== Kutipan Sumber ==

Penulis : Rio & Firdaus / Editor : Fred K
Makassar (Phinisinews.com) – Dialog budaya ke-5 di Sulawesi Selatan, berlangsung seru, karena pertanyaan yang mengemuka tanpa jawaban adalah masih adakah budaya “local wisdom” kebijaksanaan lokal pada demokrasi lokal di Provinsi Sulsel.
Sebab hampir semua kepala daerah dua periode yang bertarung di kontestasi pemilihan legislative tidak lolos, serta kecenderungan kaderisasi tidak berjalan baik pada partai politik, sebab yang menang dalam pemilihan legislative untuk semua tingkatan, terbanyak hanya yang kuat dari segi finansial.
Hal itu mengemuka pada Dialog Budaya ke-5 Gerakan Kedaulatan Budaya dengan tema “melihat ulang demokrasi lokal” menampilkan narasumber Ketua Bawaslu Sulsel, Mardiana Rusli, SE, M.IKom, Anggota KPU Kota Makassar, Dr Abdi Goncing, M.Ag, dan Ketua LSM Lapar, Asnawi Chaeruddin di Kapel Kebangkitan Sekolah Tinggi Filsafat Theologia (STFT) Indonesia Timur (Intim), di Makassar, Kamis, dan dihadiri Ketua STFT Intim Makassar, Pdt Dr Lidya K Tandirerung, MA, M.Th.
Tokoh Masyarakat, Ir Syamsul Bachry Daeng Anchu mempertanyakan, dari 10 kepala daerah dua periode di Sulsel yang ikut kontestasi pemilihan legislative, sembilan orang diantaranya tidak lolos, periode sebelumnya, Gubernur Sulsel dua periode juga tidak berhasil lolos pada pemilihan legislative.
Ini siapa yang salah ?, apakah 10 tahun tidak cukup meletakkan dasar yang kuat agar dicintai rakyatnya atau ada cara memimpin yang kurang tepat, sehingga harus kembali dipertanyakan kemana akar budaya kebijaksanaan lokal pada demokrasi lokal, ucapnya.

===
== Data yang Diberikan ==

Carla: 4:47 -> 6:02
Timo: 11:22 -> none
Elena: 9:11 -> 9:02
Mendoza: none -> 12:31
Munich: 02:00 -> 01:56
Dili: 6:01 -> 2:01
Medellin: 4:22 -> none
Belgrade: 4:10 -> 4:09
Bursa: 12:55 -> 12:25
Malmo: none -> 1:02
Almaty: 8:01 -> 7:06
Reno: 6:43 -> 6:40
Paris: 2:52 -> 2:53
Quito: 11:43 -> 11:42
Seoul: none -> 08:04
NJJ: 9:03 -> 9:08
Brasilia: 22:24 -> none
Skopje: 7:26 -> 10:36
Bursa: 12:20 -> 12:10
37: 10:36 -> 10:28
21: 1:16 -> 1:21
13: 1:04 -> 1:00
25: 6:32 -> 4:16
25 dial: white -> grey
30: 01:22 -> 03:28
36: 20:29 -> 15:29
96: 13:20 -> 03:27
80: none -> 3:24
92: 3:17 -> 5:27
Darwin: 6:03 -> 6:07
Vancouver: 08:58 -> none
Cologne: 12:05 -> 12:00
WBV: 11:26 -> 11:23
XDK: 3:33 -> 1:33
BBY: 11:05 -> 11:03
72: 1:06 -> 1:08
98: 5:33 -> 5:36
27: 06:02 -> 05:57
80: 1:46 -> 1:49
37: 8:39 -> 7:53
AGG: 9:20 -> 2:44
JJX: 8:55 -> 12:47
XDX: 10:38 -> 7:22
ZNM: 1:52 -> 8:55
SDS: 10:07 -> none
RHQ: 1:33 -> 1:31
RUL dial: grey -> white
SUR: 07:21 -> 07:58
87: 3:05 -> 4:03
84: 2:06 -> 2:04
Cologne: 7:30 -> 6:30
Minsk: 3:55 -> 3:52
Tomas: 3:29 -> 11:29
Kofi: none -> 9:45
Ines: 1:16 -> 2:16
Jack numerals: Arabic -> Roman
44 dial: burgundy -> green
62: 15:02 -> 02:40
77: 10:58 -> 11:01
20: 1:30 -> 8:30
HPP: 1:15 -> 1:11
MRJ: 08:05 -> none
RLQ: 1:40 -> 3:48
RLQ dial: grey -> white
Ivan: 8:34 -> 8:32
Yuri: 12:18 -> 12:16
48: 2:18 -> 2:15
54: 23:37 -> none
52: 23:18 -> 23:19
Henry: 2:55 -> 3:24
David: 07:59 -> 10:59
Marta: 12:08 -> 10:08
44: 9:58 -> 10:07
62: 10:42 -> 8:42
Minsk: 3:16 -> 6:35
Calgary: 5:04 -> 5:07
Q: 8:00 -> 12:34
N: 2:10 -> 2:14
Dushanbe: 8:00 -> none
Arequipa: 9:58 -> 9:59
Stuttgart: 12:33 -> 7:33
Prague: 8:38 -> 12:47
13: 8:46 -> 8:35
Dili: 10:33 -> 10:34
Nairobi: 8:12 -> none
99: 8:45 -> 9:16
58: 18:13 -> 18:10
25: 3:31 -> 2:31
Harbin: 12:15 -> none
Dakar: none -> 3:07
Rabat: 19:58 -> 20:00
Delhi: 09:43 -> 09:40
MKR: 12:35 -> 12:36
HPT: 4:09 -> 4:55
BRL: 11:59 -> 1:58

===

● **Yang Perlu Dikerjakan**
1. Menurut berita tentang dialog budaya di Makassar, berapa orang dari 10 kepala daerah dua periode di Sulsel yang tidak lolos pemilihan legislatif?
2. Tentukan apakah setiap pernyataan berikut sesuai dengan berita tentang dialog budaya di Makassar. Jawab ya atau tidak, lalu kutip kata-kata penentunya dari berita itu.
(a) Dialog diadakan di Kapel Kebangkitan STFT Intim.
(b) Tema dialog adalah "membangun budaya daerah".
(c) Mardiana Rusli adalah anggota KPU Kota Makassar.
3. Sambung berita tentang dialog budaya di Makassar, mulai setelah kalimat terakhir yang ditampilkan.

● **Jawaban Tertulis**
1. Sembilan orang.

2.
(a) Ya: "di Kapel Kebangkitan Sekolah Tinggi Filsafat Theologia (STFT) Indonesia Timur (Intim), di Makassar"
(b) Tidak: "dengan tema “melihat ulang demokrasi lokal”"
(c) Tidak: "Ketua Bawaslu Sulsel, Mardiana Rusli"

3.
Tokoh masyarakat lainnya, Nasran Mone, juga menggugat sistem kaderisasi pada semua partai, apakah masih berjalan atau tidak, sebab terbanyak pemenang kontestasi legislative adalah figur yang secara finansial kuat dan bagaimana peran KPU dan Bawaslu saat penyelenggaraan Pilkada maupun Pemilihan legislative itu sendiri terhadap kekuatan money politic.
Abdi Goncing mengatakan, KPU sebagai penyelenggara pemilihan taat aturan main Pilkada maupun pemilihan legislative sesuai aturannya dan itu dilaksanakan secara prosedural.
Sdangkan sebagai Pengawas, kata Mardiana, Bawaslu sejak awal terus mensosialisasikan keterlibatan masyarakat dalam Pelkada maupun pemilihan legislative, agar pengawasan dilakukan secara terpadu dengan sistem pelaporan yang benar.
Menurut dia, Partisipasi pemilih menjadi sorotan paling penting dalam diskursus demokrasi lokal.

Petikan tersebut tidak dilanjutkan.